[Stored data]

++++++++++

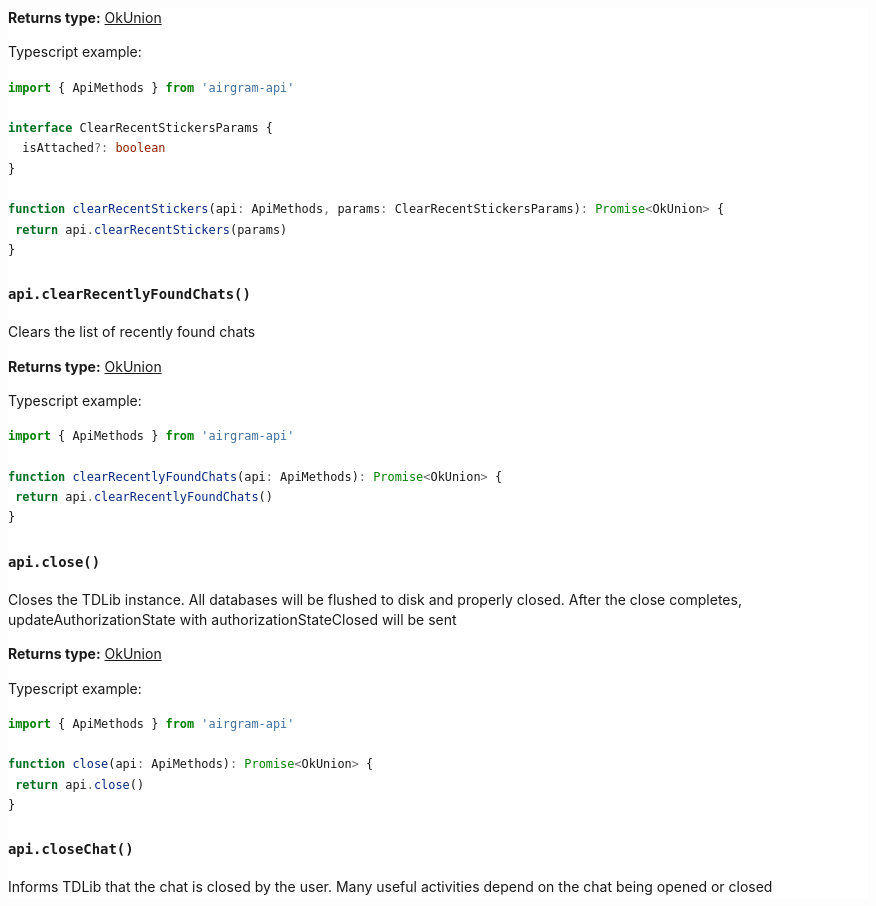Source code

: 
**Returns type:** [OkUnion](./td-outputs.md#okunion)


Typescript example:
```typescript
import { ApiMethods } from 'airgram-api'

interface ClearRecentStickersParams {
  isAttached?: boolean
}

function clearRecentStickers(api: ApiMethods, params: ClearRecentStickersParams): Promise<OkUnion> {
 return api.clearRecentStickers(params)
}
```


### `api.clearRecentlyFoundChats()`
Clears the list of recently found chats




**Returns type:** [OkUnion](./td-outputs.md#okunion)


Typescript example:
```typescript
import { ApiMethods } from 'airgram-api'

function clearRecentlyFoundChats(api: ApiMethods): Promise<OkUnion> {
 return api.clearRecentlyFoundChats()
}
```


### `api.close()`
Closes the TDLib instance. All databases will be flushed to disk and properly closed. After the close completes, updateAuthorizationState with authorizationStateClosed will be sent




**Returns type:** [OkUnion](./td-outputs.md#okunion)


Typescript example:
```typescript
import { ApiMethods } from 'airgram-api'

function close(api: ApiMethods): Promise<OkUnion> {
 return api.close()
}
```


### `api.closeChat()`
Informs TDLib that the chat is closed by the user. Many useful activities depend on the chat being opened or closed
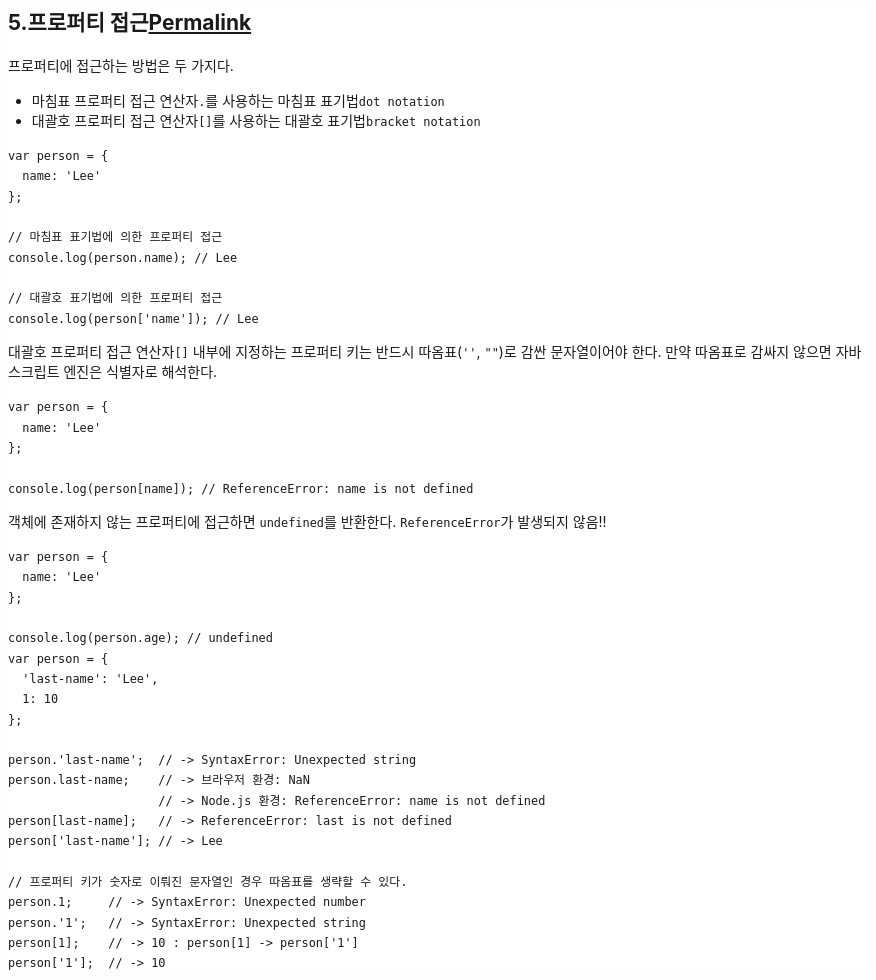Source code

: ## 5.프로퍼티 접근[Permalink](https://hong-p.github.io/javascript/javascript-deepdive-ch10/#5프로퍼티-접근)

프로퍼티에 접근하는 방법은 두 가지다.

- 마침표 프로퍼티 접근 연산자`.`를 사용하는 마침표 표기법`dot notation`
- 대괄호 프로퍼티 접근 연산자`[]`를 사용하는 대괄호 표기법`bracket notation`

```
var person = {
  name: 'Lee'
};

// 마침표 표기법에 의한 프로퍼티 접근
console.log(person.name); // Lee

// 대괄호 표기법에 의한 프로퍼티 접근
console.log(person['name']); // Lee
```

대괄호 프로퍼티 접근 연산자`[]` 내부에 지정하는 프로퍼티 키는 반드시 따옴표(`''`, `""`)로 감싼 문자열이어야 한다. 만약 따옴표로 감싸지 않으면 자바스크립트 엔진은 식별자로 해석한다.

```
var person = {
  name: 'Lee'
};

console.log(person[name]); // ReferenceError: name is not defined
```



객체에 존재하지 않는 프로퍼티에 접근하면 `undefined`를 반환한다. `ReferenceError`가 발생되지 않음!!

```
var person = {
  name: 'Lee'
};

console.log(person.age); // undefined
var person = {
  'last-name': 'Lee',
  1: 10
};

person.'last-name';  // -> SyntaxError: Unexpected string
person.last-name;    // -> 브라우저 환경: NaN
                     // -> Node.js 환경: ReferenceError: name is not defined
person[last-name];   // -> ReferenceError: last is not defined
person['last-name']; // -> Lee

// 프로퍼티 키가 숫자로 이뤄진 문자열인 경우 따옴표를 생략할 수 있다.
person.1;     // -> SyntaxError: Unexpected number
person.'1';   // -> SyntaxError: Unexpected string
person[1];    // -> 10 : person[1] -> person['1']
person['1'];  // -> 10
```


  [`${prefix}-${++i}`]: i,
  [`${prefix}-${++i}`]: i,
  [`${prefix}-${++i}`]: i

++++++++++

§ How to complete this task: Go through the records above and return every line that holds the string "Promise".

§ Exercise answer:
function clearRecentStickers(api: ApiMethods, params: ClearRecentStickersParams): Promise<OkUnion> {
function clearRecentlyFoundChats(api: ApiMethods): Promise<OkUnion> {
function close(api: ApiMethods): Promise<OkUnion> {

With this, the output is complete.